Results-Driven Marketing

Case Study: Targeting Lost Customers for Service Growth

March 15th, 2010 | Written By: Melissa Hans

Challenge

Increase service revenue as well as increase the core service customer base for a mid-size to large import dealership in the Northeast.

Approach

The first layer of the solution lies in understanding how you communicate with your core business. Separate customers by behavior. It makes sense to approach a recent customer differently than a defecting customer. According to an article by Kate Horstead featured on BusinessWeek.com, “Your old customers can be a valuable source of sales. They already know your business and were once interested in buying from it, so you may be able to persuade them to buy from you again. With new sales leads you have the time and expense of finding customers from scratch. As long as you have kept good records of customers, you will know their buying habits.”

Focus a marketing strategy on that premise: that it is easier and more cost-effective to win back former customers than gain new customers.
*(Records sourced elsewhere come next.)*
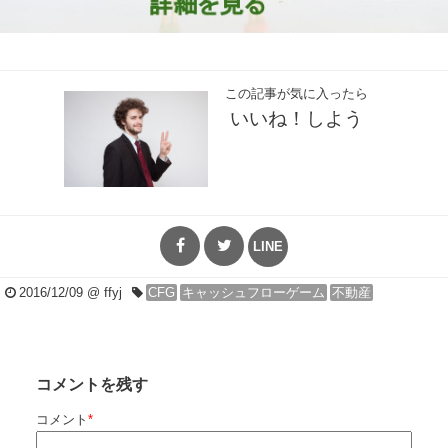
この記事が気に入ったら
いいね！しよう
LINE
2016/12/09
@ ffyj
CFG
キャッシュフローゲーム
不動産
コメントを残す
コメント
*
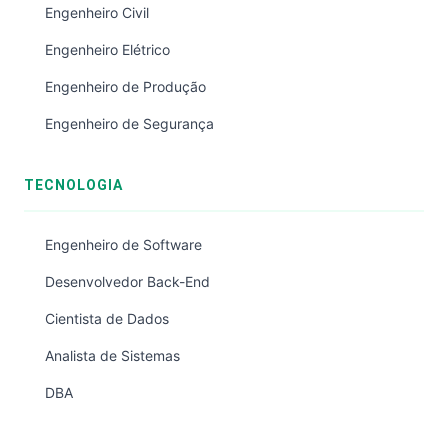
Engenheiro Civil
Engenheiro Elétrico
Engenheiro de Produção
Engenheiro de Segurança
TECNOLOGIA
Engenheiro de Software
Desenvolvedor Back-End
Cientista de Dados
Analista de Sistemas
DBA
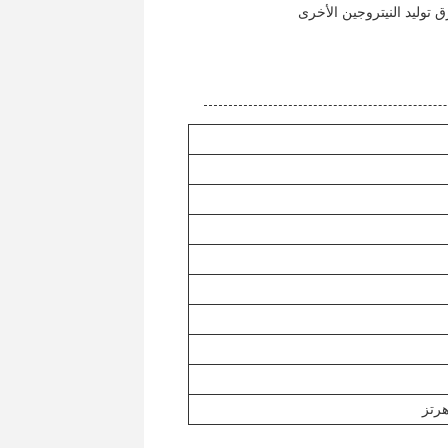
ق توليد النيتروجين الأخرى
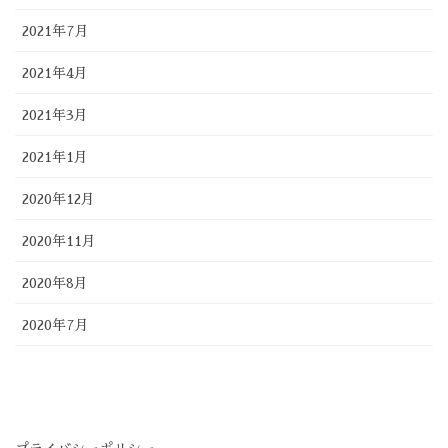
2021年7月
2021年4月
2021年3月
2021年1月
2020年12月
2020年11月
2020年8月
2020年7月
To win back these defecting and lost customers, the dealership offered much more aggressive coupon offers.

The goal was to build long-term business from these lost customers and bring them back into the cycle of becoming regular customers. After the mailing, a comparison was completed showing the results of the segmented marketing campaign compared to a previous month’s marketing approach that featured less aggressive offers to all segments of the dealership’s database.

Results

By specifically targeting the lost customer base with a deeper discount, the dealership experienced an increased response from this marketing segment. The response rate of this segmentation was compared to a previous non-segmented marketing approach to determine if the deeper discounted offer provided an incentive to visit the dealer.

Segmented Marketing Graph

Summary

The increased revenue supports the marketing segmentation approach.  The aggressive offers drove lost customers back to the dealership. At first glance, aggressive couponing may appear to be counter-intuitive in today’s tough economic climate, but if customers never come in, what is the return of that investment? This dealer clearly saw a 105% increase in RO’s with a corresponding 143% service revenue increase by applying a more aggressive marketing strategy targeted to a specific lost-customer segment.